Дон Эрмохенес разочарован.

– Все?

– Ну да. – Брингас смотрит на него искоса. – Вам что, мало?

– Получается, вы с ним даже не разговаривали?

– А зачем? Многие годы мы беседовали на страницах его писаний. Я сразу понял, что великий философ, наделенный божественной интуицией, признал брата-близнеца, вернейшего из друзей. И он мне улыбнулся своей несравненной улыбкой, такой красноречивой, благородной, такой…

– Голодной? – не удержался адмирал.

Свирепый взгляд Брингаса не производит впечатления на бесстрастную, неизменно вежливую улыбку академика.

– Вы что, издеваетесь надо мной? – мгновенно надувается аббат.

– Ну что вы.

– А выглядит именно так.

– Ни в коем случае.

– Руссо, великий Руссо! – вновь принимается за свое Брингас, поразмыслив несколько секунд. – Его по-прежнему преследуют и бесчестят бессовестные церковники… Сколько красивых слов: милосердие, справедливость. Но не верьте им! Будьте бдительны! Церковники-мракобесы ни за что не позволят пробиться ни единому лучу разума… Собаки!

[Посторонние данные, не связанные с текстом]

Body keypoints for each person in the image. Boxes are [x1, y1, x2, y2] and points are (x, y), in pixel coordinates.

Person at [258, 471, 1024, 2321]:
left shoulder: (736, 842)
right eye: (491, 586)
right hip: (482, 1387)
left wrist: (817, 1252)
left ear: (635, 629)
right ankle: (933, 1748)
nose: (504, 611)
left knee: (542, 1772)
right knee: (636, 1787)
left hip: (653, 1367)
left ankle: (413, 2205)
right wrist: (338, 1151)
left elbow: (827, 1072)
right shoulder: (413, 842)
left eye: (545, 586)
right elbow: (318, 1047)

– Полноте, дорогой друг, – протестует дон Эрмохенес. – Собаки… Разве так можно?

– Никаких дорогих друзей, ни черта лысого! Все именно так, как я сказал: собаки, от морды до хвоста.

Они оставили позади мост и Гревскую площадь и шагают по эспланаде, образующей набережную реки, вдоль которой пришвартованы баркасы и сооружены навесы, где хранят клевер для лошадей, распряженных из бесчисленных экипажей, заполняющих Париж.

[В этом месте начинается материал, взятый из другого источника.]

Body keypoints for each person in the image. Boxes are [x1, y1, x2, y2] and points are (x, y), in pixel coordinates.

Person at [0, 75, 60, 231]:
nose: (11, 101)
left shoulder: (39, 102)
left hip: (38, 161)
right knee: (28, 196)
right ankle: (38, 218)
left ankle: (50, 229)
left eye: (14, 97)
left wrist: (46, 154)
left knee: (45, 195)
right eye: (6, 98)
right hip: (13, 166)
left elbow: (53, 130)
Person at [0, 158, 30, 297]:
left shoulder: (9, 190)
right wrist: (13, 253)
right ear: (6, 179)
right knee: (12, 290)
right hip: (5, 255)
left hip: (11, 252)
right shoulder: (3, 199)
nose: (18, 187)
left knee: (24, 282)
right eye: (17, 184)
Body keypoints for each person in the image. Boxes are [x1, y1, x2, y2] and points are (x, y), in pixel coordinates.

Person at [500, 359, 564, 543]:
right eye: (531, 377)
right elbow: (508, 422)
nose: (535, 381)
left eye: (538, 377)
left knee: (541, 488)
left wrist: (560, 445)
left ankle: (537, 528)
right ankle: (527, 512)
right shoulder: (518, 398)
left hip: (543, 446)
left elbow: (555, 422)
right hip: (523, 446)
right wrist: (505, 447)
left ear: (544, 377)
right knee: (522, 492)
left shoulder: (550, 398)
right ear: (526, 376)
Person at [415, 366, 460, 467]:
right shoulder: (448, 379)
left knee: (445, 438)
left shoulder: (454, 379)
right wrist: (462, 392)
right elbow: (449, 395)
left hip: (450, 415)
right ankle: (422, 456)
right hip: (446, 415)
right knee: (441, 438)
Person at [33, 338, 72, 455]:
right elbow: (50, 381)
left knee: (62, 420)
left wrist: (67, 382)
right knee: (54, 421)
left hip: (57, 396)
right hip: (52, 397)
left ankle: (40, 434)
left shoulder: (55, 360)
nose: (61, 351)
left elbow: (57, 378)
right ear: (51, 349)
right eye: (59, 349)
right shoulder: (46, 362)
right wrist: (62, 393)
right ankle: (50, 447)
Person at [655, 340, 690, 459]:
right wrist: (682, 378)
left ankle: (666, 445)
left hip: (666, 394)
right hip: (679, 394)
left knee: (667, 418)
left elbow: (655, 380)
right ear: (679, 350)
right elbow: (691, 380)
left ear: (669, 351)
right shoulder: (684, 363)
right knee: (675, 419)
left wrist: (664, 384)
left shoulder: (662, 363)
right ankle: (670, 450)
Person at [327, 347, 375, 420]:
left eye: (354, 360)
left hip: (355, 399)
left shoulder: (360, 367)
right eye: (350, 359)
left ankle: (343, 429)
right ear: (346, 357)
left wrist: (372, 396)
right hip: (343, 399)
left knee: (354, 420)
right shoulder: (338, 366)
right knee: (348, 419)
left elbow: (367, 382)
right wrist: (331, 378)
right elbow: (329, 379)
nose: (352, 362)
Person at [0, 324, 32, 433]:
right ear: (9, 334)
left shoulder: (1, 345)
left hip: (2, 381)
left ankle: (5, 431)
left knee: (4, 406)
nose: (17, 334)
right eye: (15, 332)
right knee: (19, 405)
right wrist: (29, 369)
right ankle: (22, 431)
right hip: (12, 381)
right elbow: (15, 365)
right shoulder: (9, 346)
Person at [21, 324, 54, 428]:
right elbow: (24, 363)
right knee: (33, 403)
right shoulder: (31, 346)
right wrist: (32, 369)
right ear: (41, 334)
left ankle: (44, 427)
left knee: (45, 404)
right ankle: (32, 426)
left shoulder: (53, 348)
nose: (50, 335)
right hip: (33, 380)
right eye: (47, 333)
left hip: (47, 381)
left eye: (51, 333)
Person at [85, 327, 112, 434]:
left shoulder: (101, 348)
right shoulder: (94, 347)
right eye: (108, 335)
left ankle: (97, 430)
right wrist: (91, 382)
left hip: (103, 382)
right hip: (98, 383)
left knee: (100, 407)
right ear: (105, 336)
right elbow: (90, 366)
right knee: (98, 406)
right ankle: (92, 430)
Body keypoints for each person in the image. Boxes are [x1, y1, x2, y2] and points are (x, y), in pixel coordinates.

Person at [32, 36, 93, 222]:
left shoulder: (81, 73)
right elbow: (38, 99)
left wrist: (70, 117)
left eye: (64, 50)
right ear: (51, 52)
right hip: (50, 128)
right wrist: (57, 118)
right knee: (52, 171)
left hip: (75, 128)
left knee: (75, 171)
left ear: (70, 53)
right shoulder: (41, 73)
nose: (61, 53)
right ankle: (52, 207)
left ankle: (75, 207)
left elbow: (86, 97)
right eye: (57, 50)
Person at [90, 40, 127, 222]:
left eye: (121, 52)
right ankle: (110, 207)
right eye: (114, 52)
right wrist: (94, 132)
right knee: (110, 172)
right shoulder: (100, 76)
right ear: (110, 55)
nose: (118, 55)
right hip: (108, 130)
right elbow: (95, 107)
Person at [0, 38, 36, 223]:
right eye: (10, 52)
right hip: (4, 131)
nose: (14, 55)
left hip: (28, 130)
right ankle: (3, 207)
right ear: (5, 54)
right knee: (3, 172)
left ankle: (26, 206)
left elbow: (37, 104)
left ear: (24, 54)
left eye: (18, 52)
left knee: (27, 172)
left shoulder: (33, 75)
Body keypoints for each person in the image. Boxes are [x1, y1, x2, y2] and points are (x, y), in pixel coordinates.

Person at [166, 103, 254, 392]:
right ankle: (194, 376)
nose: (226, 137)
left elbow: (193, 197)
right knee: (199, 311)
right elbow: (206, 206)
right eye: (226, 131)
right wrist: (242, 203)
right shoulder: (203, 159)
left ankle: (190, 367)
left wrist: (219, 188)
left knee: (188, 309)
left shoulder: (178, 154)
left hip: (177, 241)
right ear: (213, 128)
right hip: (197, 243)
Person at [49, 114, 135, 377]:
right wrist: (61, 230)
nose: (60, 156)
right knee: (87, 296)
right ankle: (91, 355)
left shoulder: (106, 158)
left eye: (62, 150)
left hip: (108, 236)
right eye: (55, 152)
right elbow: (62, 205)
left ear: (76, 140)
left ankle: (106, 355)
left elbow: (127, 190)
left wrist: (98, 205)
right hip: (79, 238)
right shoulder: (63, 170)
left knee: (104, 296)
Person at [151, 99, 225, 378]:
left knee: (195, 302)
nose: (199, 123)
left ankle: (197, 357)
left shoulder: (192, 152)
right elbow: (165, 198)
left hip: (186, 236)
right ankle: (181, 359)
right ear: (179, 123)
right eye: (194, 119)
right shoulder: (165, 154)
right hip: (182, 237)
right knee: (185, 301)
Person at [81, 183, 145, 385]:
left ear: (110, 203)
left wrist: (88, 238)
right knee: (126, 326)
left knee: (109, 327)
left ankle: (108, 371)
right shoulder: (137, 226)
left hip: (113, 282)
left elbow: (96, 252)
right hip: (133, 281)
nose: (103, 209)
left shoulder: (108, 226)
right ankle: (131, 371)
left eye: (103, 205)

– Но не они одни таковы, – добавляет Брингас, пройдя несколько метров. – Руссо – единственный из всех, кто остался чист. Остальные же… Ох, уж эти остальные! Все эти салонные философы, мнимые авторитеты, созданные для того, чтобы развлекать и ублажать аристократов, напудренных и праздных…

Вечернее солнце еще более вытягивает и без того худую и длинную тень аббата: его узкий изношенный камзол, штопаные шерстяные чулки, засаленный парик, сплошь покрытый свалявшимися катышками, дополняют образ нищего оборванца. Иногда он опускает подбородок в повязанный на шее мятый платок, словно погружаясь в тягостные раздумья; и всякий раз отросшая щетина, по которой давно плачет бритва цирюльника, с характерным звуком царапает пожелтевший шелк.

– В наши дни, – произносит наконец аббат, – человечество, как никогда ранее, ждет от нас, отважных, дерзких и неподкупных артиллеристов, чтобы мы поскорее забросали снарядами все эти Божии дома!